=== TEXT ===

- Directed by: Lynn Reynolds
- Written by: Eugene B. Lewis Waldemar Young John McDermott (original story idea)
- Produced by: Bluebird Photoplays
- Starring: Lon Chaney Franklyn Farnum Juanita Hansen
- Cinematography: Edward Ullman
- Distributed by: Universal Pictures
- Release date: April 1, 1918;
- Running time: 5 reels (50 minutes)
- Country: United States
- Language: Silent (English intertitles)

= Fast Company (1918 film) =

1918 film

Fast Company is a 1918 American silent comedy film directed by Lynn Reynolds and starring Juanita Hansen, Edward Cecil, Lon Chaney and Franklyn Farnum. (Lon Chaney had a relatively small role in this film, but the review from Motion Picture News slammed him for "overacting".) The film is today considered lost.

Co-writer Waldemar Young later went on to script a number of Lon Chaney's later silent films, such as The Blackbird, The Unknown and The Unholy Three (1925 version) and collaborated with director Tod Browning as well.

=== EXTRACTED RECORDS ===

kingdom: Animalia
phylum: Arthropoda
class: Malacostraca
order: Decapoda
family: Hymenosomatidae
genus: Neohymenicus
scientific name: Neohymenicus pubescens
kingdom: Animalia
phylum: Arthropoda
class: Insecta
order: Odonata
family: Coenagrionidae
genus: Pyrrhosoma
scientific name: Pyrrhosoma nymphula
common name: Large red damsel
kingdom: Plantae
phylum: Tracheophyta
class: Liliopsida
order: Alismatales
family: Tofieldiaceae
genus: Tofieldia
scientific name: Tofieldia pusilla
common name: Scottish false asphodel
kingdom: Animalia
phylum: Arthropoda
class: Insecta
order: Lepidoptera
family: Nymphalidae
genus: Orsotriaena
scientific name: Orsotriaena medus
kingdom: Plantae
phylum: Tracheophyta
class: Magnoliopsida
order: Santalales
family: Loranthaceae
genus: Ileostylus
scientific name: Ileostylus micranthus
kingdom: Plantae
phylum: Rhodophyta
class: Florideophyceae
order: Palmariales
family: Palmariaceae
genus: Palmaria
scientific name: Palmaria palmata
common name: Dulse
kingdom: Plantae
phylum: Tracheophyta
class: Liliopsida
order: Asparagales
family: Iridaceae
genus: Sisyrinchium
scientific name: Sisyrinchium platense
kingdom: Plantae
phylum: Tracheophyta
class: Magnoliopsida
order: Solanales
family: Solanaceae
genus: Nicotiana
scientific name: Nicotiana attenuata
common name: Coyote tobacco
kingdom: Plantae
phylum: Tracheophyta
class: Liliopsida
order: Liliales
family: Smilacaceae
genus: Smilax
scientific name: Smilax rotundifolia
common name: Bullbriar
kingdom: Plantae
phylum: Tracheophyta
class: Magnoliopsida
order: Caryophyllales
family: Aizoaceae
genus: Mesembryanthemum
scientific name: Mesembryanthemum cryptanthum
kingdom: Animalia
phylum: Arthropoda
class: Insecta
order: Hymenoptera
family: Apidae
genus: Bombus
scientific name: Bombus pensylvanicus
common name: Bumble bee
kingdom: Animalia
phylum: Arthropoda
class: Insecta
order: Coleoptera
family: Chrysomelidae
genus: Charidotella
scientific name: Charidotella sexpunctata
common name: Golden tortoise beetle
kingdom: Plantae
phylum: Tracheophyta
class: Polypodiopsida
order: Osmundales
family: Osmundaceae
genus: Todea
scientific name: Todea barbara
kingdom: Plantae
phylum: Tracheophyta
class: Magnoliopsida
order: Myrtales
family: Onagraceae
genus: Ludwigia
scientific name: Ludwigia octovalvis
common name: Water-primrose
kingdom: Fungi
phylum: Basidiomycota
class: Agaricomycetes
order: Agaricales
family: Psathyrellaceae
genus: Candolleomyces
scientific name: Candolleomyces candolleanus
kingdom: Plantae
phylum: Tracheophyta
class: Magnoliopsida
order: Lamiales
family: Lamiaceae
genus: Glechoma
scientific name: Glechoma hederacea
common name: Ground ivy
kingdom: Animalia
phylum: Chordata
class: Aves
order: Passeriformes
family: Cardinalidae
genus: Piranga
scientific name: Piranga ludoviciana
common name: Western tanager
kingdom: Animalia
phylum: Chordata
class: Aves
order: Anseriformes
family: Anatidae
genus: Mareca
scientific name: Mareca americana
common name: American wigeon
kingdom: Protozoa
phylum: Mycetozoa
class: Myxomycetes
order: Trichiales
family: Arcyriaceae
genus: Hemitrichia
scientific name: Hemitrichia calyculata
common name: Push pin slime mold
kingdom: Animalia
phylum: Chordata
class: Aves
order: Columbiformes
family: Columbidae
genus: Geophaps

===

TASK A:
Rewrite the part of the Fast Company text that opens with the words containing "- Directed by: Lynn" and closes with "Silent (English intertitles)", renaming "Lynn Reynolds" as "L. Reynolds".
TASK B:
According to the Fast Company text, which publication's review faulted Lon Chaney for overacting?
Rely on the Fast Company text alone, without outside knowledge.

RIGHT ANSWER A:
- Directed by: L. Reynolds
- Written by: Eugene B. Lewis Waldemar Young John McDermott (original story idea)
- Produced by: Bluebird Photoplays
- Starring: Lon Chaney Franklyn Farnum Juanita Hansen
- Cinematography: Edward Ullman
- Distributed by: Universal Pictures
- Release date: April 1, 1918;
- Running time: 5 reels (50 minutes)
- Country: United States
- Language: Silent (English intertitles)

RIGHT ANSWER B:
Motion Picture News